SMA Volta Redonda - Secretaria Municipal de Saúde (RJ) — Prova 2023
Paciente, 21 anos, é atendida na emergência com queixa de dor em FIE de forte intensidade associada a sangramento vaginal discreto, sudorese e palidez. Refere diagnóstico recente de gestação, após realização de BHCG. Ao exame: FC 120 bpm, PA: 80x50 mmHg, abdômen doloroso a palpação superficial e profunda, peristalse débil com sinal de descompressão dolorosa. Toque vaginal: colo posterior, longo, fechado, doloroso a mobilização, com sangramento discreto em dedo de luva. Realizada culdocentese com saída de sangue. A principal hipótese diagnóstica é:
Gestante com dor abdominal intensa, instabilidade hemodinâmica (choque), sangramento vaginal discreto e culdocentese positiva → Gestação ectópica rota.

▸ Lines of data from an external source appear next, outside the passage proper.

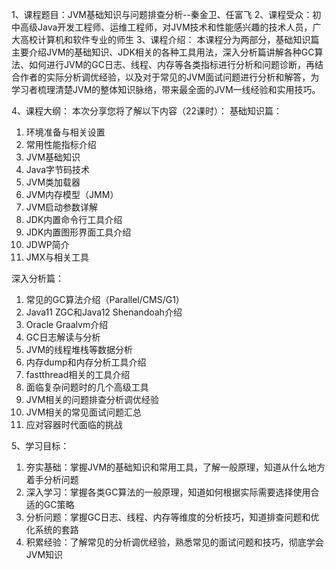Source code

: 1、课程题目：JVM基础知识与问题排查分析--秦金卫、任富飞
2、课程受众：初中高级Java开发工程师、运维工程师，对JVM技术和性能感兴趣的技术人员，广大高校计算机和软件专业的师生 
3、课程介绍：
本课程分为两部分，基础知识篇主要介绍JVM的基础知识、JDK相关的各种工具用法，深入分析篇讲解各种GC算法、如何进行JVM的GC日志、线程、内存等各类指标进行分析和问题诊断，再结合作者的实际分析调优经验，以及对于常见的JVM面试问题进行分析和解答，为学习者梳理清楚JVM的整体知识脉络，带来最全面的JVM一线经验和实用技巧。

4、课程大纲：
本次分享您将了解以下内容（22课时）：
基础知识篇：
1. 环境准备与相关设置
1. 常用性能指标介绍
1. JVM基础知识
1. Java字节码技术
1. JVM类加载器
1. JVM内存模型（JMM）
1. JVM启动参数详解
1. JDK内置命令行工具介绍
1. JDK内置图形界面工具介绍
1. JDWP简介
1. JMX与相关工具

深入分析篇：
1. 常见的GC算法介绍（Parallel/CMS/G1）
1. Java11 ZGC和Java12 Shenandoah介绍
1. Oracle Graalvm介绍
1. GC日志解读与分析
1. JVM的线程堆栈等数据分析
1. 内存dump和内存分析工具介绍
1. fastthread相关的工具介绍
1. 面临复杂问题时的几个高级工具
1. JVM相关的问题排查分析调优经验
1. JVM相关的常见面试问题汇总
1. 应对容器时代面临的挑战

5、学习目标：
1. 夯实基础：掌握JVM的基础知识和常用工具，了解一般原理，知道从什么地方着手分析问题
1. 深入学习：掌握各类GC算法的一般原理，知道如何根据实际需要选择使用合适的GC策略
1. 分析问题：掌握GC日志、线程、内存等维度的分析技巧，知道排查问题和优化系统的套路
1. 积累经验：了解常见的分析调优经验，熟悉常见的面试问题和技巧，彻底学会JVM知识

A gestação ectópica rota é uma emergência ginecológica que se manifesta com dor abdominal aguda, sinais de choque hipovolêmico (taquicardia, hipotensão, palidez) e sangramento vaginal discreto. A presença de irritação peritoneal e culdocentese positiva para sangue são achados cruciais que confirmam a ruptura e a hemorragia intra-abdominal.
A gestação ectópica rota é uma das emergências ginecológicas mais graves, representando uma causa significativa de morbimortalidade materna no primeiro trimestre da gestação. Ocorre quando o embrião se implanta fora da cavidade uterina, mais comumente nas tubas uterinas, e a estrutura se rompe, causando hemorragia interna. A rápida identificação e intervenção são cruciais para a sobrevivência da paciente. A fisiopatologia envolve a implantação anômala do ovo, que cresce até romper a estrutura que o contém, levando a sangramento para a cavidade peritoneal. O quadro clínico típico inclui dor abdominal aguda e intensa, sangramento vaginal discreto e sinais de choque hipovolêmico (taquicardia, hipotensão, palidez, sudorese) devido à perda sanguínea interna. Ao exame físico, pode-se encontrar dor à palpação abdominal, descompressão dolorosa e dor à mobilização do colo. O diagnóstico é clínico, laboratorial (BHCG positivo) e pode ser confirmado por exames como a culdocentese (presença de sangue no fundo de saco de Douglas) ou ultrassonografia transvaginal (líquido livre na cavidade e ausência de gestação intrauterina). A conduta é sempre cirúrgica de emergência para controle da hemorragia e remoção da gestação ectópica, geralmente por laparoscopia ou laparotomia. Residentes devem estar aptos a reconhecer rapidamente este quadro para garantir o manejo adequado e salvar a vida da paciente.
Os principais sinais e sintomas incluem dor abdominal intensa e súbita (frequentemente unilateral), sangramento vaginal discreto ou ausente, e sinais de choque hipovolêmico como taquicardia, hipotensão, palidez e sudorese. Pode haver também dor à mobilização do colo uterino e descompressão dolorosa abdominal.
A culdocentese, que é a punção do fundo de saco de Douglas, é importante porque a presença de sangue não coagulável indica hemorragia intra-abdominal, um achado característico da gestação ectópica rota. É um método rápido para confirmar a presença de sangue livre na cavidade peritoneal.
A gestação ectópica rota se diferencia pela presença de instabilidade hemodinâmica (choque), dor abdominal desproporcional ao sangramento vaginal, e sinais de irritação peritoneal. Em abortamentos, o sangramento costuma ser mais profuso e a dor é tipicamente cólica, sem sinais de choque ou irritação peritoneal, a menos que haja infecção.